■ Exercise aim
Reproduce word for word everything from the first of the rows down to and including the line containing "Microeditoria Italiana di".

■ Given data
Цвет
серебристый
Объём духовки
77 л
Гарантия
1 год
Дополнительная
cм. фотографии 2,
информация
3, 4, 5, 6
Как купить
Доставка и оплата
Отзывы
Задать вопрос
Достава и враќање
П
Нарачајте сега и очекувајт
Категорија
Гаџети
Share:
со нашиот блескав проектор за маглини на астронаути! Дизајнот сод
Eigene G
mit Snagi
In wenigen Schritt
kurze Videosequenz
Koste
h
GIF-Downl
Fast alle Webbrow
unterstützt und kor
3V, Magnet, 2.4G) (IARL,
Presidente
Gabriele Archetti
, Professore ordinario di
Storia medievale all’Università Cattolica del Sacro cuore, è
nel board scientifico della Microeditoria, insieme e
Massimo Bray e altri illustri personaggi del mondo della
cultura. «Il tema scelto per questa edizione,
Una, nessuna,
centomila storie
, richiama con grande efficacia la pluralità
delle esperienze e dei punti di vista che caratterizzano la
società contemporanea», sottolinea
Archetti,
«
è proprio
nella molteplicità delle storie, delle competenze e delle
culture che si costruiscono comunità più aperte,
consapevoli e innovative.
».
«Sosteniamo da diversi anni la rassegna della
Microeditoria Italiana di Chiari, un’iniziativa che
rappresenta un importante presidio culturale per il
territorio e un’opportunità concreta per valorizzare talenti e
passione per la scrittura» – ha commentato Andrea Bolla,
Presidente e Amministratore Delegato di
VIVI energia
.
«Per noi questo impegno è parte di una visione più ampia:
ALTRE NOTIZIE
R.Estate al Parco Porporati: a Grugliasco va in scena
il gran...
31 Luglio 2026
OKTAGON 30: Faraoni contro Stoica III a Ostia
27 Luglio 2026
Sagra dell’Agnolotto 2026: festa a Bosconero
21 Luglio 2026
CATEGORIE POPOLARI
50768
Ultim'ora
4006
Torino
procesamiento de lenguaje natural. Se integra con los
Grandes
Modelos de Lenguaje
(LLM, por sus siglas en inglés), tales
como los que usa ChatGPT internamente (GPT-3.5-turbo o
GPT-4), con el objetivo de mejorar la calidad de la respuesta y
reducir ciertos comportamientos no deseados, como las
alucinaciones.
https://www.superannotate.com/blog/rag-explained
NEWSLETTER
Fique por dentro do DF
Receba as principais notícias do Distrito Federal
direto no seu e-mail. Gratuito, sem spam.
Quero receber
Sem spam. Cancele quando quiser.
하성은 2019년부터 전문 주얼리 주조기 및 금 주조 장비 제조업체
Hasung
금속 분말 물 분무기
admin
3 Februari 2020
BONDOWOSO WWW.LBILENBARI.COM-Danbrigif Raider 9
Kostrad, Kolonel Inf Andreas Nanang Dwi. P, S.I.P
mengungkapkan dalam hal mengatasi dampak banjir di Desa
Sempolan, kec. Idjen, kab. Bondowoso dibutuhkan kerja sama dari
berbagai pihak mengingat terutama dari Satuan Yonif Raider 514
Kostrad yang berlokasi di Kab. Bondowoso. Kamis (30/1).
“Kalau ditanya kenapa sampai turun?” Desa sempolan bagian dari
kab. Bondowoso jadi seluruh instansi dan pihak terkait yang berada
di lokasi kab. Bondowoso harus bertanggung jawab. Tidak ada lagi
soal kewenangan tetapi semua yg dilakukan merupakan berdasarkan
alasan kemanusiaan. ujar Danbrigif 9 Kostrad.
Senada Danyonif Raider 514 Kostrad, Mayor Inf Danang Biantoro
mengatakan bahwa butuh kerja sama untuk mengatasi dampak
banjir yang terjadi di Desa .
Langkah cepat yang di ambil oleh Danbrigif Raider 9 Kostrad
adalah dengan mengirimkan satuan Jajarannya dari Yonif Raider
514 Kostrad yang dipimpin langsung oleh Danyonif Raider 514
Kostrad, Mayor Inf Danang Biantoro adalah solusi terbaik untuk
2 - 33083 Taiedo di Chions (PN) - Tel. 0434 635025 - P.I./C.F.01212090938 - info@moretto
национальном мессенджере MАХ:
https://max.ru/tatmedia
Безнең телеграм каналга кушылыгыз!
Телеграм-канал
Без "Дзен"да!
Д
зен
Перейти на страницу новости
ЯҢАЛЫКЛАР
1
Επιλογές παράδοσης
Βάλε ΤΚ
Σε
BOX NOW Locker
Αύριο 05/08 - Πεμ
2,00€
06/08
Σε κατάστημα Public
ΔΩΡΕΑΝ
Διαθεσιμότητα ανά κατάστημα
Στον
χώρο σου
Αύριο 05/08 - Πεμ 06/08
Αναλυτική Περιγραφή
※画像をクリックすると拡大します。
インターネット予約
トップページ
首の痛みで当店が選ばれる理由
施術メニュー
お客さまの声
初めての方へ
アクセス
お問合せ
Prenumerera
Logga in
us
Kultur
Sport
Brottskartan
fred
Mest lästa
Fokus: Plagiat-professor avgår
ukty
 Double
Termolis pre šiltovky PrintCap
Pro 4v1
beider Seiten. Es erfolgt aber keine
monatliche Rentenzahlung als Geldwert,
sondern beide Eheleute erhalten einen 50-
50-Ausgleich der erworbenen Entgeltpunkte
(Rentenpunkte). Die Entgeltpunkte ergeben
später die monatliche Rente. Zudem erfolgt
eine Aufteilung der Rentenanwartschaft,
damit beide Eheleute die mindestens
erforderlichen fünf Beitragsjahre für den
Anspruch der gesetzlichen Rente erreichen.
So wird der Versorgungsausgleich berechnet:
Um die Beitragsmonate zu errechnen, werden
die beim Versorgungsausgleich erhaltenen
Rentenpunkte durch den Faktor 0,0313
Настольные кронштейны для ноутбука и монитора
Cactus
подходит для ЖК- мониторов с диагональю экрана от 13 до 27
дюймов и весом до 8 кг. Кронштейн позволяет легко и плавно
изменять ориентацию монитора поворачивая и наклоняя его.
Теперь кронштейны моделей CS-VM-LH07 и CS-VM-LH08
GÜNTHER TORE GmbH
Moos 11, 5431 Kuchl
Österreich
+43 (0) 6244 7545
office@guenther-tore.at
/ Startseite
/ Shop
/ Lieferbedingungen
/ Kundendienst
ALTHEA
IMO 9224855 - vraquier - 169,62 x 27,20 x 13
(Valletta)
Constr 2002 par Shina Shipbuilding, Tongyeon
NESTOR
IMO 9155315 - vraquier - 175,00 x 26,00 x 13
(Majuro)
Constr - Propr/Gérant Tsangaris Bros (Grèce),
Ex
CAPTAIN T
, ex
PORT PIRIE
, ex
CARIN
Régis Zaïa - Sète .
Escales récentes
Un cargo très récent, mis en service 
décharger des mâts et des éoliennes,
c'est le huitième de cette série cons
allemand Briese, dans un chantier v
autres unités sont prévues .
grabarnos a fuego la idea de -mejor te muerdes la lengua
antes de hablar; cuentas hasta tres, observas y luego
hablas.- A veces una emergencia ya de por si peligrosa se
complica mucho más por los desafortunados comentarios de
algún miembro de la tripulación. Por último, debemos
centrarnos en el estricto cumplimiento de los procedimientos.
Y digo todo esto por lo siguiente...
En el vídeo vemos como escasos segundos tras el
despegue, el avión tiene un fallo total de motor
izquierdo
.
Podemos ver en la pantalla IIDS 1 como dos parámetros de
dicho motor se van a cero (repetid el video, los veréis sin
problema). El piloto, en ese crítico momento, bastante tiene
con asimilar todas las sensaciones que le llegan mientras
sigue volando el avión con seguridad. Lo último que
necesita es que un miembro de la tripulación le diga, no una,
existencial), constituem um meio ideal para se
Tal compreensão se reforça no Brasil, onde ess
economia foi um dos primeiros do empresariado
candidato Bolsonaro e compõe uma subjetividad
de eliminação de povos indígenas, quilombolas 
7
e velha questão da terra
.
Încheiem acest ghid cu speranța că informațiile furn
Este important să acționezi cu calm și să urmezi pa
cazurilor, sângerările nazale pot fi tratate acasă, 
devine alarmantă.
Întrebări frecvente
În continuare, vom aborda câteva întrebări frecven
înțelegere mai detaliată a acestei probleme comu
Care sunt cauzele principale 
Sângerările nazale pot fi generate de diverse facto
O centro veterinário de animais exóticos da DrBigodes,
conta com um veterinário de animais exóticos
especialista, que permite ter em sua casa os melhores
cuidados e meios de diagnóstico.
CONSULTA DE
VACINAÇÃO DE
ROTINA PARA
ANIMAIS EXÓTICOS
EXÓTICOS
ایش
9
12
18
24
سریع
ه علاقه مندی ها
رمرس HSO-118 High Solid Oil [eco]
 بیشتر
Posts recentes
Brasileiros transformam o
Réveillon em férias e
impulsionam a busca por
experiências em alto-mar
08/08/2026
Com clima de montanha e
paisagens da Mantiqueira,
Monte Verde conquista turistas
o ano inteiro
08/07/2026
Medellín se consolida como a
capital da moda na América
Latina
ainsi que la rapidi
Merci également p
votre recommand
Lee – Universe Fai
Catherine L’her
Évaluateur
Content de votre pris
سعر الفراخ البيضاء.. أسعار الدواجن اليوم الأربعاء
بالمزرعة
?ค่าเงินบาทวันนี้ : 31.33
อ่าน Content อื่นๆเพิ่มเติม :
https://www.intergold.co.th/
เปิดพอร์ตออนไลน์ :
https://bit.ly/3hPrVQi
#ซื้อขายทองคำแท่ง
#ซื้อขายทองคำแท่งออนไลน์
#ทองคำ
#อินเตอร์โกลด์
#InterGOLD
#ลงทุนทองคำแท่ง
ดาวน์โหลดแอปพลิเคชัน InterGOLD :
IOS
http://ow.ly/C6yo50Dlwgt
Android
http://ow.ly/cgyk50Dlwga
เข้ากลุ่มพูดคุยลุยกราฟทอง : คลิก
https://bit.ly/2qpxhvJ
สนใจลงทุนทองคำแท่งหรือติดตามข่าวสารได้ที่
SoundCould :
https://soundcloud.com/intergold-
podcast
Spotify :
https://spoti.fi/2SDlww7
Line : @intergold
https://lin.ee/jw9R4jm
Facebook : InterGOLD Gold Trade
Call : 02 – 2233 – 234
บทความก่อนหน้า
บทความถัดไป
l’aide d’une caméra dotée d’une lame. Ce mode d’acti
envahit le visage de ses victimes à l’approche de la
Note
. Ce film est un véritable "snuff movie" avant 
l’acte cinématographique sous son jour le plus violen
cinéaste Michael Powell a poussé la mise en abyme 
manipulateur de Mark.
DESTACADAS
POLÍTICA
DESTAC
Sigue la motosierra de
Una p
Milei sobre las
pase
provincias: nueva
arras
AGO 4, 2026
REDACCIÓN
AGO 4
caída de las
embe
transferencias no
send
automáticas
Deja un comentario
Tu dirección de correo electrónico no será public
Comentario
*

■ Answer to the problem
Цвет
серебристый
Объём духовки
77 л
Гарантия
1 год
Дополнительная
cм. фотографии 2,
информация
3, 4, 5, 6
Как купить
Доставка и оплата
Отзывы
Задать вопрос
Достава и враќање
П
Нарачајте сега и очекувајт
Категорија
Гаџети
Share:
со нашиот блескав проектор за маглини на астронаути! Дизајнот сод
Eigene G
mit Snagi
In wenigen Schritt
kurze Videosequenz
Koste
h
GIF-Downl
Fast alle Webbrow
unterstützt und kor
3V, Magnet, 2.4G) (IARL,
Presidente
Gabriele Archetti
, Professore ordinario di
Storia medievale all’Università Cattolica del Sacro cuore, è
nel board scientifico della Microeditoria, insieme e
Massimo Bray e altri illustri personaggi del mondo della
cultura. «Il tema scelto per questa edizione,
Una, nessuna,
centomila storie
, richiama con grande efficacia la pluralità
delle esperienze e dei punti di vista che caratterizzano la
società contemporanea», sottolinea
Archetti,
«
è proprio
nella molteplicità delle storie, delle competenze e delle
culture che si costruiscono comunità più aperte,
consapevoli e innovative.
».
«Sosteniamo da diversi anni la rassegna della
Microeditoria Italiana di Chiari, un’iniziativa che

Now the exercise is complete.